Task goal:
Copies of all lines that contain "ground" are needed; take them from the data below.

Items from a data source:

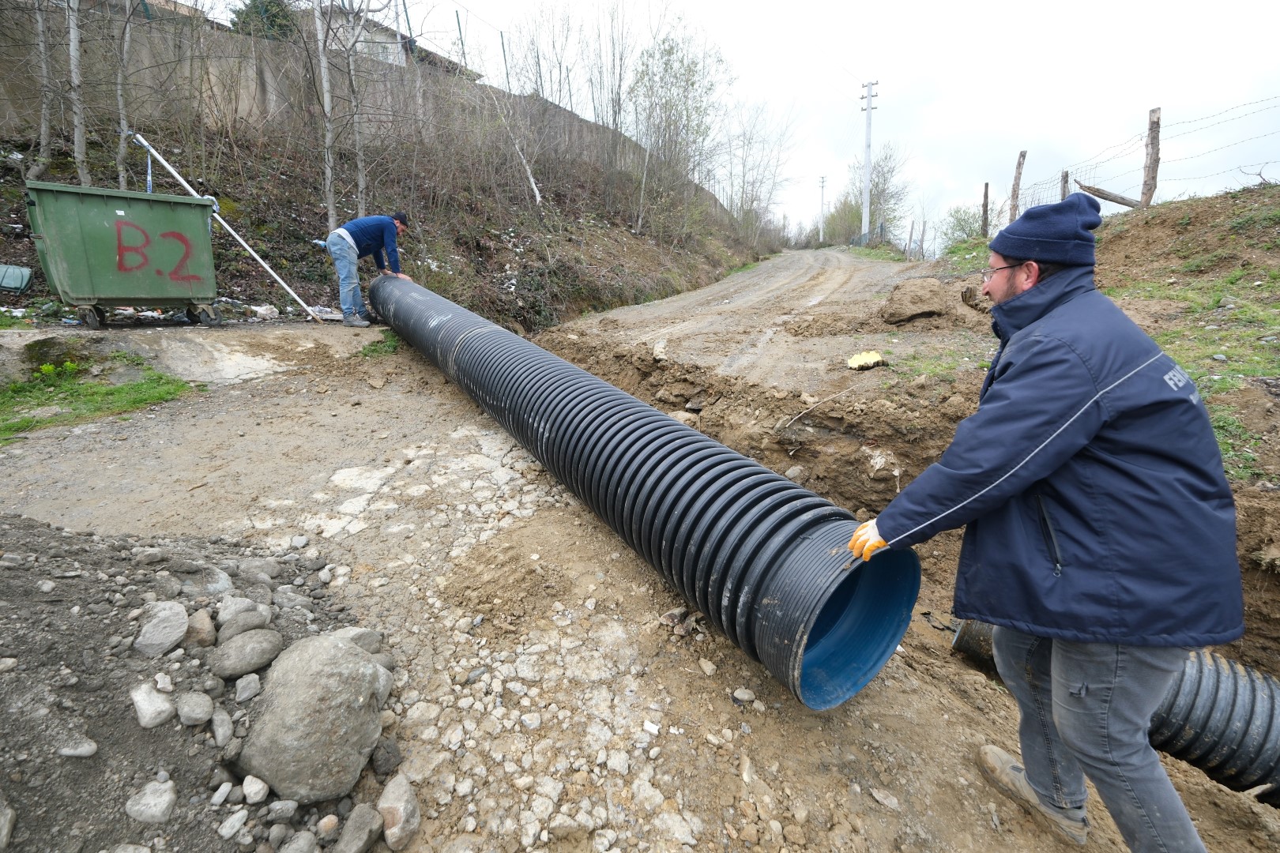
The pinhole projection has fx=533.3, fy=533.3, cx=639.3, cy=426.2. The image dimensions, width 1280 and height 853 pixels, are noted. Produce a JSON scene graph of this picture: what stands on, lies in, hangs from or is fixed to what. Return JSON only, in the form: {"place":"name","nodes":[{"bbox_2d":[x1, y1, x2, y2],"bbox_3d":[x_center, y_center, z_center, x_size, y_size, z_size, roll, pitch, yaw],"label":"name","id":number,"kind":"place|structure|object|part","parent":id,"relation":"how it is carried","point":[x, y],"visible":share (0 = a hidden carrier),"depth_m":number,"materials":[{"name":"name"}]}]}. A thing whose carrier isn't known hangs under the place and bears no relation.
{"place":"outdoors","nodes":[
{"label":"outdoors","id":0,"kind":"place"},
{"bbox_2d":[1,4,727,204],"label":"retaining wall","id":1,"kind":"structure","parent":0,"point":[269,103],"depth_m":9.53,"materials":[{"name":"grey concrete"}]},
{"bbox_2d":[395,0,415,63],"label":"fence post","id":2,"kind":"object","parent":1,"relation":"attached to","point":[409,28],"visible":0.58,"depth_m":13.66,"materials":[{"name":"metal"}]},
{"bbox_2d":[455,11,468,75],"bbox_3d":[-4.860,-10.245,14.594,0.115,2.050,0.111,3,18,9],"label":"fence post","id":3,"kind":"object","parent":1,"relation":"attached to","point":[459,28],"visible":0.69,"depth_m":14.52,"materials":[{"name":"metal"}]},
{"bbox_2d":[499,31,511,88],"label":"fence post","id":4,"kind":"object","parent":1,"relation":"attached to","point":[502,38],"visible":0.68,"depth_m":15.50,"materials":[{"name":"metal"}]},
{"bbox_2d":[0,89,774,333],"label":"hillside","id":5,"kind":"structure","parent":0,"point":[219,295],"materials":[{"name":"brown plant"}]},
{"bbox_2d":[0,263,32,292],"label":"container","id":6,"kind":"object","parent":5,"relation":"on","point":[16,282],"visible":0.98,"depth_m":6.05,"materials":[{"name":"plastic"}]},
{"bbox_2d":[29,0,56,177],"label":"tree","id":7,"kind":"object","parent":5,"relation":"on","point":[43,126],"visible":0.98,"depth_m":7.45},
{"bbox_2d":[64,0,89,183],"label":"tree","id":8,"kind":"object","parent":5,"relation":"on","point":[71,31],"visible":0.94,"depth_m":7.01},
{"bbox_2d":[113,0,139,193],"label":"tree","id":9,"kind":"object","parent":5,"relation":"on","point":[123,143],"visible":0.94,"depth_m":7.49,"materials":[{"name":"plant"}]},
{"bbox_2d":[312,0,339,238],"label":"tree","id":10,"kind":"object","parent":5,"relation":"on","point":[324,73],"visible":0.98,"depth_m":8.39,"materials":[{"name":"grey plant"}]},
{"bbox_2d":[340,0,371,216],"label":"tree","id":11,"kind":"object","parent":5,"relation":"on","point":[362,180],"visible":0.94,"depth_m":9.31,"materials":[{"name":"grey plant"}]},
{"bbox_2d":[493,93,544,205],"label":"trunk","id":12,"kind":"object","parent":5,"relation":"on","point":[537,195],"visible":0.93,"materials":[{"name":"white wood"}]},
{"bbox_2d":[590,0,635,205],"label":"bare tree","id":13,"kind":"object","parent":5,"relation":"on","point":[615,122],"visible":0.96,"depth_m":16.72,"materials":[{"name":"plant"}]},
{"bbox_2d":[629,23,726,232],"bbox_3d":[1.265,-11.177,20.391,4.381,7.599,4.471,17,24,42],"label":"tree","id":14,"kind":"object","parent":5,"relation":"on","point":[692,85],"visible":0.97,"depth_m":19.90,"materials":[{"name":"green plant"}]},
{"bbox_2d":[721,99,796,247],"bbox_3d":[7.444,-16.710,35.706,6.063,9.662,6.470,15,23,39],"label":"bare tree","id":15,"kind":"object","parent":5,"relation":"on","point":[752,200],"visible":0.93,"depth_m":35.56,"materials":[{"name":"plant"}]},
{"bbox_2d":[315,4,471,77],"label":"house","id":16,"kind":"structure","parent":0,"point":[384,38],"depth_m":19.53,"materials":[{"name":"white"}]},
{"bbox_2d":[0,308,1279,852],"label":"dirt ground","id":17,"kind":"structure","parent":0,"point":[943,727],"materials":[{"name":"brown soil"}]},
{"bbox_2d":[0,357,197,441],"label":"grass patch","id":18,"kind":"object","parent":17,"relation":"on","point":[144,386],"visible":0.71,"depth_m":4.55,"materials":[{"name":"green plant"}]},
{"bbox_2d":[24,181,224,328],"bbox_3d":[-5.651,-1.901,6.056,0.999,1.367,1.557,16,24,41],"label":"green dumpster","id":19,"kind":"object","parent":17,"relation":"on","point":[73,212],"visible":0.99,"depth_m":5.67,"materials":[{"name":"green metal"}]},
{"label":"wheels","id":20,"kind":"part","parent":19,"relation":"part of","materials":[{"name":"black metal"}]},
{"bbox_2d":[0,515,393,852],"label":"gravel pile","id":21,"kind":"object","parent":17,"relation":"on","point":[73,538],"visible":0.8,"depth_m":1.64,"materials":[{"name":"grey"}]},
{"bbox_2d":[0,793,15,849],"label":"rock","id":22,"kind":"object","parent":21,"relation":"on","point":[9,817],"visible":0.99,"depth_m":1.30,"materials":[{"name":"grey stone"}]},
{"bbox_2d":[58,739,97,758],"bbox_3d":[-1.579,0.903,1.492,0.100,0.059,0.090,3,18,9],"label":"rock","id":23,"kind":"object","parent":21,"relation":"on","point":[84,750],"visible":0.94,"depth_m":1.48,"materials":[{"name":"grey stone"}]},
{"bbox_2d":[125,778,177,823],"bbox_3d":[-1.330,1.018,1.447,0.117,0.088,0.119,3,18,9],"label":"rock","id":24,"kind":"object","parent":21,"relation":"on","point":[161,802],"visible":0.99,"depth_m":1.43,"materials":[{"name":"grey stone"}]},
{"bbox_2d":[130,681,175,728],"bbox_3d":[-1.484,0.841,1.616,0.142,0.101,0.125,10,20,28],"label":"rock","id":25,"kind":"object","parent":21,"relation":"on","point":[138,705],"visible":0.98,"depth_m":1.59,"materials":[{"name":"stone"}]},
{"bbox_2d":[132,600,188,657],"bbox_3d":[-1.668,0.695,1.834,0.178,0.153,0.194,10,20,29],"label":"rock","id":26,"kind":"object","parent":21,"relation":"on","point":[176,635],"visible":0.98,"depth_m":1.81,"materials":[{"name":"grey stone"}]},
{"bbox_2d":[176,690,214,725],"bbox_3d":[-1.384,0.873,1.656,0.120,0.086,0.106,12,21,32],"label":"rock","id":27,"kind":"object","parent":21,"relation":"on","point":[201,715],"visible":0.97,"depth_m":1.64,"materials":[{"name":"grey stone"}]},
{"bbox_2d":[184,608,216,648],"bbox_3d":[-1.617,0.748,1.937,0.122,0.127,0.152,-14,22,-36],"label":"rock","id":28,"kind":"object","parent":21,"relation":"on","point":[201,625],"visible":0.96,"depth_m":1.92,"materials":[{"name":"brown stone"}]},
{"bbox_2d":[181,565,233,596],"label":"rock","id":29,"kind":"object","parent":21,"relation":"on","point":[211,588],"visible":0.91,"depth_m":2.24,"materials":[{"name":"grey stone"}]},
{"bbox_2d":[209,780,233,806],"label":"rock","id":30,"kind":"object","parent":21,"relation":"on","point":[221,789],"visible":0.95,"depth_m":1.55,"materials":[{"name":"stone"}]},
{"bbox_2d":[210,707,235,749],"bbox_3d":[-1.353,0.982,1.728,0.088,0.094,0.124,-12,22,-34],"label":"rock","id":31,"kind":"object","parent":21,"relation":"on","point":[219,737],"visible":0.96,"depth_m":1.71,"materials":[{"name":"grey stone"}]},
{"bbox_2d":[217,807,249,840],"bbox_3d":[-1.154,1.126,1.511,0.073,0.068,0.093,8,20,24],"label":"rock","id":32,"kind":"object","parent":21,"relation":"on","point":[234,819],"visible":0.97,"depth_m":1.50,"materials":[{"name":"stone"}]},
{"bbox_2d":[217,594,259,626],"bbox_3d":[-1.607,0.734,2.121,0.146,0.126,0.163,11,21,31],"label":"rock","id":33,"kind":"object","parent":21,"relation":"on","point":[224,615],"visible":0.89,"depth_m":2.09,"materials":[{"name":"grey stone"}]},
{"bbox_2d":[218,606,270,640],"bbox_3d":[-1.514,0.757,2.008,0.165,0.129,0.200,15,23,38],"label":"rock","id":34,"kind":"object","parent":21,"relation":"on","point":[234,625],"visible":0.96,"depth_m":1.98,"materials":[{"name":"grey stone"}]},
{"bbox_2d":[209,629,282,677],"bbox_3d":[-1.392,0.791,1.877,0.231,0.133,0.185,-17,24,-42],"label":"rock","id":35,"kind":"object","parent":21,"relation":"on","point":[256,645],"visible":0.98,"depth_m":1.84,"materials":[{"name":"grey stone"}]},
{"bbox_2d":[233,673,262,702],"bbox_3d":[-1.367,0.911,1.859,0.094,0.084,0.111,-9,20,-25],"label":"rock","id":36,"kind":"object","parent":21,"relation":"on","point":[244,695],"visible":0.95,"depth_m":1.84,"materials":[{"name":"grey stone"}]},
{"bbox_2d":[241,774,269,804],"bbox_3d":[-1.154,1.090,1.599,0.087,0.078,0.087,9,20,25],"label":"rock","id":37,"kind":"object","parent":21,"relation":"on","point":[264,792],"visible":0.97,"depth_m":1.59,"materials":[{"name":"stone"}]},
{"bbox_2d":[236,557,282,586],"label":"rock","id":38,"kind":"object","parent":21,"relation":"on","point":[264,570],"visible":0.96,"depth_m":2.44,"materials":[{"name":"grey stone"}]},
{"bbox_2d":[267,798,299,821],"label":"rock","id":39,"kind":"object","parent":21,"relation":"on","point":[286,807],"visible":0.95,"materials":[{"name":"grey stone"}]},
{"bbox_2d":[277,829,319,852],"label":"rock","id":40,"kind":"object","parent":21,"relation":"on","point":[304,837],"visible":0.99,"depth_m":1.49,"materials":[{"name":"grey stone"}]},
{"bbox_2d":[233,634,387,803],"bbox_3d":[-1.058,0.914,1.729,0.428,0.394,0.490,3,18,9],"label":"boulder","id":41,"kind":"object","parent":21,"relation":"on","point":[289,754],"visible":0.99,"depth_m":1.61,"materials":[{"name":"grey stone"}]},
{"bbox_2d":[329,625,383,653],"bbox_3d":[-1.176,0.881,2.164,0.198,0.134,0.219,10,20,27],"label":"rock","id":42,"kind":"object","parent":21,"relation":"on","point":[367,633],"visible":0.56,"depth_m":2.14,"materials":[{"name":"grey stone"}]},
{"bbox_2d":[336,802,384,852],"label":"rock","id":43,"kind":"object","parent":21,"relation":"on","point":[364,837],"visible":0.99,"depth_m":1.49,"materials":[{"name":"grey stone"}]},
{"bbox_2d":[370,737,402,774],"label":"rock","id":44,"kind":"object","parent":21,"relation":"on","point":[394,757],"visible":0.96,"depth_m":1.77,"materials":[{"name":"grey stone"}]},
{"bbox_2d":[378,772,421,852],"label":"rock","id":45,"kind":"object","parent":21,"relation":"on","point":[404,817],"visible":0.99,"depth_m":1.53,"materials":[{"name":"grey stone"}]},
{"bbox_2d":[127,132,334,322],"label":"pole","id":46,"kind":"object","parent":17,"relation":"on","point":[163,163],"visible":0.93,"depth_m":7.39,"materials":[{"name":"white metal"}]},
{"bbox_2d":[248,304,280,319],"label":"litter","id":47,"kind":"object","parent":17,"relation":"on","point":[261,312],"visible":0.9,"depth_m":7.08,"materials":[{"name":"white"}]},
{"bbox_2d":[321,210,410,326],"bbox_3d":[-3.591,-2.097,7.084,0.786,1.434,0.850,9,20,26],"label":"man","id":48,"kind":"object","parent":17,"relation":"on","point":[341,250],"visible":0.93,"depth_m":6.85},
{"bbox_2d":[357,331,401,358],"bbox_3d":[-3.092,-0.971,6.381,0.621,0.233,0.816,3,18,9],"label":"grass patch","id":49,"kind":"object","parent":17,"relation":"on","point":[374,349],"visible":0.59,"depth_m":6.34,"materials":[{"name":"green plant"}]},
{"bbox_2d":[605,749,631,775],"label":"rock","id":50,"kind":"object","parent":17,"relation":"on","point":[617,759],"visible":0.94,"depth_m":1.81,"materials":[{"name":"stone"}]},
{"bbox_2d":[366,266,914,705],"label":"corrugated pipe","id":51,"kind":"object","parent":17,"relation":"on","point":[784,596],"visible":0.97,"depth_m":2.50,"materials":[{"name":"black plastic"}]},
{"bbox_2d":[731,687,756,703],"bbox_3d":[0.412,1.061,2.110,0.090,0.049,0.086,13,22,35],"label":"rock","id":52,"kind":"object","parent":17,"relation":"on","point":[739,695],"visible":0.98,"depth_m":2.09,"materials":[{"name":"grey stone"}]},
{"bbox_2d":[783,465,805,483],"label":"rock","id":53,"kind":"object","parent":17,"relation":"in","point":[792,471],"visible":0.76,"depth_m":3.99,"materials":[{"name":"grey stone"}]},
{"bbox_2d":[869,786,900,809],"bbox_3d":[0.806,1.216,1.749,0.085,0.047,0.104,-17,25,-42],"label":"rock","id":54,"kind":"object","parent":17,"relation":"on","point":[878,797],"visible":0.98,"depth_m":1.74,"materials":[{"name":"grey stone"}]},
{"bbox_2d":[854,189,1242,852],"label":"man","id":55,"kind":"object","parent":17,"relation":"on","point":[1083,692],"visible":0.99,"depth_m":1.42},
{"bbox_2d":[946,619,1279,808],"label":"corrugated pipe","id":56,"kind":"object","parent":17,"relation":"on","point":[1270,722],"visible":0.71,"depth_m":2.17,"materials":[{"name":"black plastic"}]},
{"bbox_2d":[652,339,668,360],"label":"rock","id":57,"kind":"object","parent":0,"point":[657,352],"visible":0.94,"depth_m":6.18,"materials":[{"name":"white stone"}]},
{"bbox_2d":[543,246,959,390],"label":"dirt road","id":58,"kind":"structure","parent":0,"point":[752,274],"materials":[{"name":"grey"}]},
{"bbox_2d":[846,350,887,370],"bbox_3d":[2.425,-0.711,5.742,0.400,0.170,0.427,3,18,9],"label":"yellow object","id":59,"kind":"object","parent":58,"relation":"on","point":[852,364],"visible":0.93,"depth_m":5.66,"materials":[{"name":"yellow"}]},
{"bbox_2d":[880,275,953,323],"bbox_3d":[3.723,-1.699,7.181,0.928,0.525,0.956,3,18,9],"label":"dirt clod","id":60,"kind":"object","parent":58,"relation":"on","point":[915,291],"visible":0.99,"depth_m":6.94,"materials":[{"name":"brown soil"}]},
{"bbox_2d":[336,0,1279,243],"label":"sky","id":61,"kind":"structure","parent":0,"point":[935,9],"materials":[{"name":"white"}]},
{"bbox_2d":[932,180,1279,495],"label":"grass bank","id":62,"kind":"structure","parent":0,"point":[1240,312],"materials":[{"name":"green plant"}]},
{"bbox_2d":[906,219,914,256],"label":"fence post","id":63,"kind":"object","parent":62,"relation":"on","point":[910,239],"visible":0.98,"depth_m":28.71,"materials":[{"name":"wood"}]},
{"bbox_2d":[941,203,986,247],"bbox_3d":[16.200,-9.612,26.134,2.907,2.390,2.912,-13,22,-34],"label":"shrub","id":64,"kind":"object","parent":62,"relation":"on","point":[960,224],"visible":0.72,"depth_m":25.99,"materials":[{"name":"green plant"}]},
{"bbox_2d":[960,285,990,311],"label":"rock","id":65,"kind":"object","parent":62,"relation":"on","point":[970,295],"visible":0.85,"depth_m":6.67,"materials":[{"name":"brown"}]},
{"bbox_2d":[980,182,990,237],"bbox_3d":[10.022,-6.155,15.522,0.155,1.667,0.166,3,18,9],"label":"fence post","id":66,"kind":"object","parent":62,"relation":"on","point":[985,210],"visible":0.95,"depth_m":15.44,"materials":[{"name":"brown wood"}]},
{"bbox_2d":[1007,149,1026,221],"bbox_3d":[9.334,-5.711,13.301,0.182,2.075,0.179,8,19,23],"label":"fence post","id":67,"kind":"object","parent":62,"relation":"on","point":[1018,185],"visible":0.83,"depth_m":13.18,"materials":[{"name":"brown wood"}]},
{"bbox_2d":[1059,168,1069,200],"bbox_3d":[9.116,-4.823,11.568,0.148,1.359,0.148,3,18,9],"label":"fence post","id":68,"kind":"object","parent":62,"relation":"in","point":[1065,182],"visible":0.47,"depth_m":11.42,"materials":[{"name":"brown wood"}]},
{"bbox_2d":[1075,179,1142,209],"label":"wooden log","id":69,"kind":"object","parent":62,"relation":"on","point":[1113,200],"visible":0.86,"depth_m":8.82,"materials":[{"name":"wood"}]},
{"bbox_2d":[1003,97,1279,217],"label":"wire fence","id":70,"kind":"object","parent":62,"relation":"on","point":[1075,180],"visible":0.77,"depth_m":9.37,"materials":[{"name":"metal"}]},
{"bbox_2d":[1140,105,1161,209],"bbox_3d":[8.610,-4.410,9.010,0.188,1.642,0.204,3,18,9],"label":"fence post","id":71,"kind":"object","parent":62,"relation":"on","point":[1146,185],"visible":0.92,"depth_m":8.95,"materials":[{"name":"brown wood"}]},
{"label":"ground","id":72,"kind":"structure","parent":0},
{"bbox_2d":[228,0,301,40],"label":"evergreen tree","id":73,"kind":"object","parent":72,"relation":"on","point":[256,13],"visible":0.27,"depth_m":14.53,"materials":[{"name":"green plant"}]},
{"bbox_2d":[817,175,826,244],"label":"utility pole","id":74,"kind":"object","parent":72,"relation":"on","point":[822,180],"visible":0.92,"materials":[{"name":"grey concrete"}]},
{"bbox_2d":[820,193,864,245],"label":"shrub","id":75,"kind":"object","parent":72,"relation":"on","point":[840,217],"visible":0.72,"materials":[{"name":"green plant"}]},
{"bbox_2d":[859,79,878,246],"bbox_3d":[13.708,-15.555,32.225,1.684,10.246,0.434,8,19,22],"label":"utility pole","id":76,"kind":"object","parent":72,"relation":"on","point":[867,107],"visible":0.92,"depth_m":32.04,"materials":[{"name":"grey concrete"}]},
{"bbox_2d":[851,141,911,243],"label":"tree","id":77,"kind":"object","parent":72,"relation":"on","point":[887,172],"visible":0.85,"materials":[{"name":"plant"}]},
{"bbox_2d":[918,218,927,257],"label":"fence post","id":78,"kind":"object","parent":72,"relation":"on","point":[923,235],"visible":0.98,"depth_m":25.89,"materials":[{"name":"wood"}]}
]}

Expected output:
{"bbox_2d":[0,308,1279,852],"label":"dirt ground","id":17,"kind":"structure","parent":0,"point":[943,727],"materials":[{"name":"brown soil"}]},
{"label":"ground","id":72,"kind":"structure","parent":0},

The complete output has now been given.